Encuentran una misteriosa "tablilla de maldición" greco-latina en el Museo Arqueológico de Martos (Jaén)

La "tablilla de maldición" o Defixionum Tabellae se localizó entre otros objetos arqueológicos del fallecido padre franciscano Alejandro Recio Veganzones, eminente erudito, historiador y arqueólogo que fuera promotor del Museo Arqueológico de Martos. La tablilla de plomo mide casi 11 centímetros de largo y 5.7 de ancho. Tanto su procedencia y datación así como la identificación y el significado de las grafías que contiene son toda una incógnita, aunque algunos expertos apuntan a que podría estar escrita en latín. 
Francisco Ocaña revisa información sobre otras "tablillas de maldición" encontradas en la Península Ibérica.
Según Francisco Ocaña, técnico del Museo Arqueológico de Martos, ubicado en el Colegio San Antonio de Padua de esta localidad gienense,  "la tablilla de plomo se encontró enrollada sobre sí misma y envuelta en papel de periódico entre otros objetos arqueológicos que pertenecieron al Padre Recio y "en su interior aparecen unas inscripciones en un lenguaje que todavía no se ha podido ni siquiera identificar y en el que parece que se combinan algunos signos del griego clásico con otras grafías de difícil identificación." .

La "defixionum tabellae" de Martos mide 10,7 cms de largo y 5,6 cms de ancho.
Ocaña nos comenta que desde el Museo de Martos se han puesto en contacto con epigrafistas de las universidades de Valladolid, Córdoba y Barcelona, sin que hasta el momento hayan recibido una respuesta que identifique el lenguaje en que está inscrita ésta lámina de plomo.
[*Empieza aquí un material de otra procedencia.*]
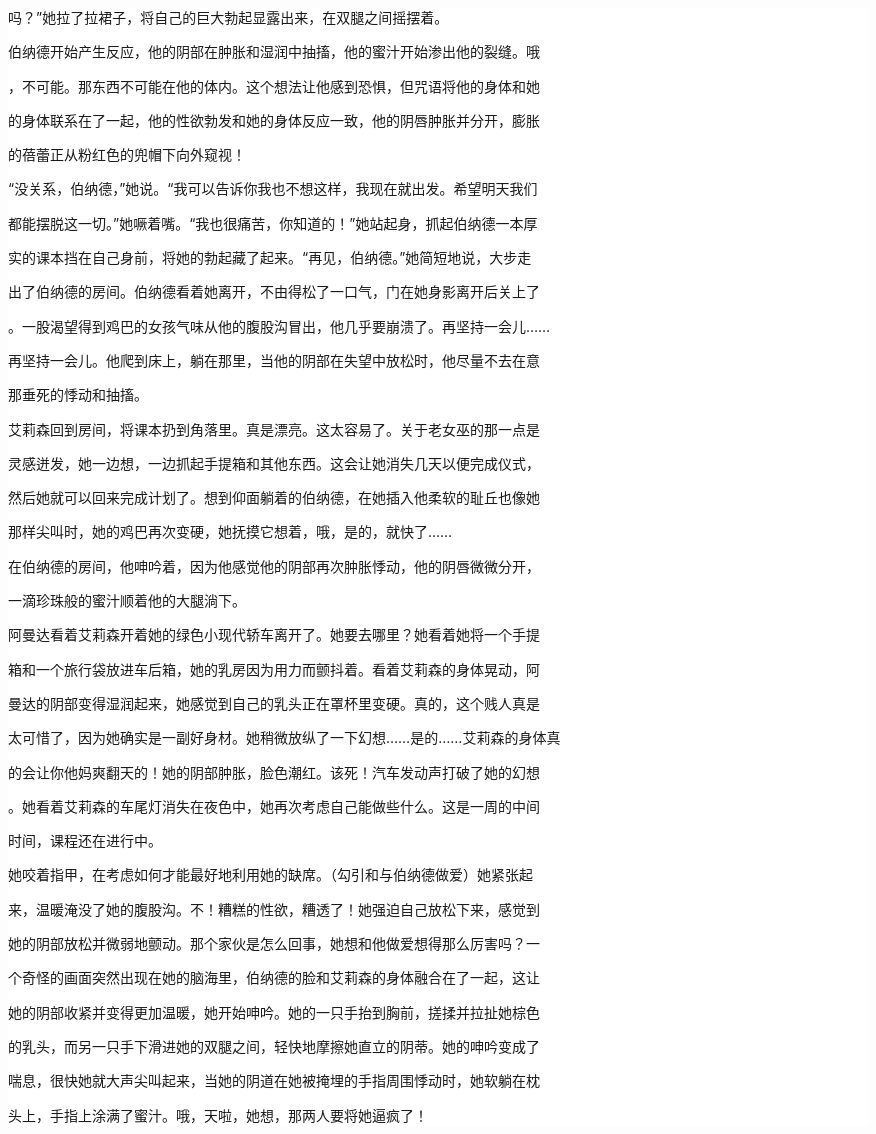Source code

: 吗？”她拉了拉裙子，将自己的巨大勃起显露出来，在双腿之间摇摆着。

伯纳德开始产生反应，他的阴部在肿胀和湿润中抽搐，他的蜜汁开始渗出他的裂缝。哦

，不可能。那东西不可能在他的体内。这个想法让他感到恐惧，但咒语将他的身体和她

的身体联系在了一起，他的性欲勃发和她的身体反应一致，他的阴唇肿胀并分开，膨胀

的蓓蕾正从粉红色的兜帽下向外窥视！

“没关系，伯纳德，”她说。“我可以告诉你我也不想这样，我现在就出发。希望明天我们

都能摆脱这一切。”她噘着嘴。“我也很痛苦，你知道的！”她站起身，抓起伯纳德一本厚

实的课本挡在自己身前，将她的勃起藏了起来。“再见，伯纳德。”她简短地说，大步走

出了伯纳德的房间。伯纳德看着她离开，不由得松了一口气，门在她身影离开后关上了

。一股渴望得到鸡巴的女孩气味从他的腹股沟冒出，他几乎要崩溃了。再坚持一会儿……

再坚持一会儿。他爬到床上，躺在那里，当他的阴部在失望中放松时，他尽量不去在意

那垂死的悸动和抽搐。

艾莉森回到房间，将课本扔到角落里。真是漂亮。这太容易了。关于老女巫的那一点是

灵感迸发，她一边想，一边抓起手提箱和其他东西。这会让她消失几天以便完成仪式，

然后她就可以回来完成计划了。想到仰面躺着的伯纳德，在她插入他柔软的耻丘也像她

那样尖叫时，她的鸡巴再次变硬，她抚摸它想着，哦，是的，就快了……

在伯纳德的房间，他呻吟着，因为他感觉他的阴部再次肿胀悸动，他的阴唇微微分开，

一滴珍珠般的蜜汁顺着他的大腿淌下。

阿曼达看着艾莉森开着她的绿色小现代轿车离开了。她要去哪里？她看着她将一个手提

箱和一个旅行袋放进车后箱，她的乳房因为用力而颤抖着。看着艾莉森的身体晃动，阿

曼达的阴部变得湿润起来，她感觉到自己的乳头正在罩杯里变硬。真的，这个贱人真是

太可惜了，因为她确实是一副好身材。她稍微放纵了一下幻想……是的……艾莉森的身体真

的会让你他妈爽翻天的！她的阴部肿胀，脸色潮红。该死！汽车发动声打破了她的幻想

。她看着艾莉森的车尾灯消失在夜色中，她再次考虑自己能做些什么。这是一周的中间

时间，课程还在进行中。

她咬着指甲，在考虑如何才能最好地利用她的缺席。（勾引和与伯纳德做爱）她紧张起

来，温暖淹没了她的腹股沟。不！糟糕的性欲，糟透了！她强迫自己放松下来，感觉到

她的阴部放松并微弱地颤动。那个家伙是怎么回事，她想和他做爱想得那么厉害吗？一

个奇怪的画面突然出现在她的脑海里，伯纳德的脸和艾莉森的身体融合在了一起，这让

她的阴部收紧并变得更加温暖，她开始呻吟。她的一只手抬到胸前，搓揉并拉扯她棕色

的乳头，而另一只手下滑进她的双腿之间，轻快地摩擦她直立的阴蒂。她的呻吟变成了

喘息，很快她就大声尖叫起来，当她的阴道在她被掩埋的手指周围悸动时，她软躺在枕

头上，手指上涂满了蜜汁。哦，天啦，她想，那两人要将她逼疯了！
Hemos estado investigando -nos comenta Ocaña- sobre esta extraña tablilla, "y hemos encontrado semejanzas con la "tablilla de Llíria", encontrada en esta localidad valenciana y la de Orleyl, en Castellón, "aunque en este caso se trata de una "defixionum" ibérica." "Existen otras tablillas semejantes aparecidas en  Ampurias, Sagunto, Córdoba o Itálica, aunque en estos casos -aunque con mucho esfuerzo por parte de los epigrafiastas- ha sido posible identificar su origen latino."

ESCRITA EN LATÍN
Desde La Bitácora de Jenri nos hemos puesto en contacto con la Dra. Ana Vázquez Hoys, de la Universidad Nacional de Educación a Distancia (UNED), quien después de observar las fotografías que le enviamos nos apunta que "podría tratarse de latín", y en su página web comenta sobre estas pequeñas tablillas, llenas de conjuros, "que suelen estar escritas de forma incorrecta, a veces con la repetición incomprensible de las palabras, lo que impide su correcta interpretación y que a menudo las hace incomprensibles".

 "Estos aparentes errores de redacción o incorrecciones con respecto al lenguaje culto, no son más que una serie de elementos mágicos, que obscurecen el texto a propósito", dice la profesora Vázquez Hoys.
Detalle de las grafías que aparecen en la tablilla de Martos.
Segun Vázquez Hoys, "en algunos casos se llega a emplear "la escritura de espejo", ya que muestran grafías escritas al revés, tal es el caso de la encontrada en Ampurias.

Sobre la procedencia de la tablilla, Francisco Ocaña nos comenta que no está nada claro, ya que no se acompañaba de ninguna etiqueta o identificación, y que además fue encontrada en una maleta junto a otros objetos arqueológicos que el Padre Recio guardaba de sus viajes por Italia y el norte de África.

TABLILLA DE MALDICIÖN ("DEFIXIONUM TABILLAE")
Una tablilla de maldición (en latín defixio, y en griego κατάδεσμος katádesmos) era un medio frecuente para maldecir en el mundo grecorromano, por el que alguien pedía a uno o más dioses que dañasen a otros, con frecuencia como venganza. 

Se escribían estos textos en finas hojas de plomo que posteriormente se enrollaban, doblaban o clavaban. Estas tablillas se colocaban normalmente bajo tierra, ya fuera enterrándolas en tumbas, arrojándolas a manantiales, pozos o piscinas, escondiéndolas en santuarios subterráneos, o incrustándolas en las paredes de los templos.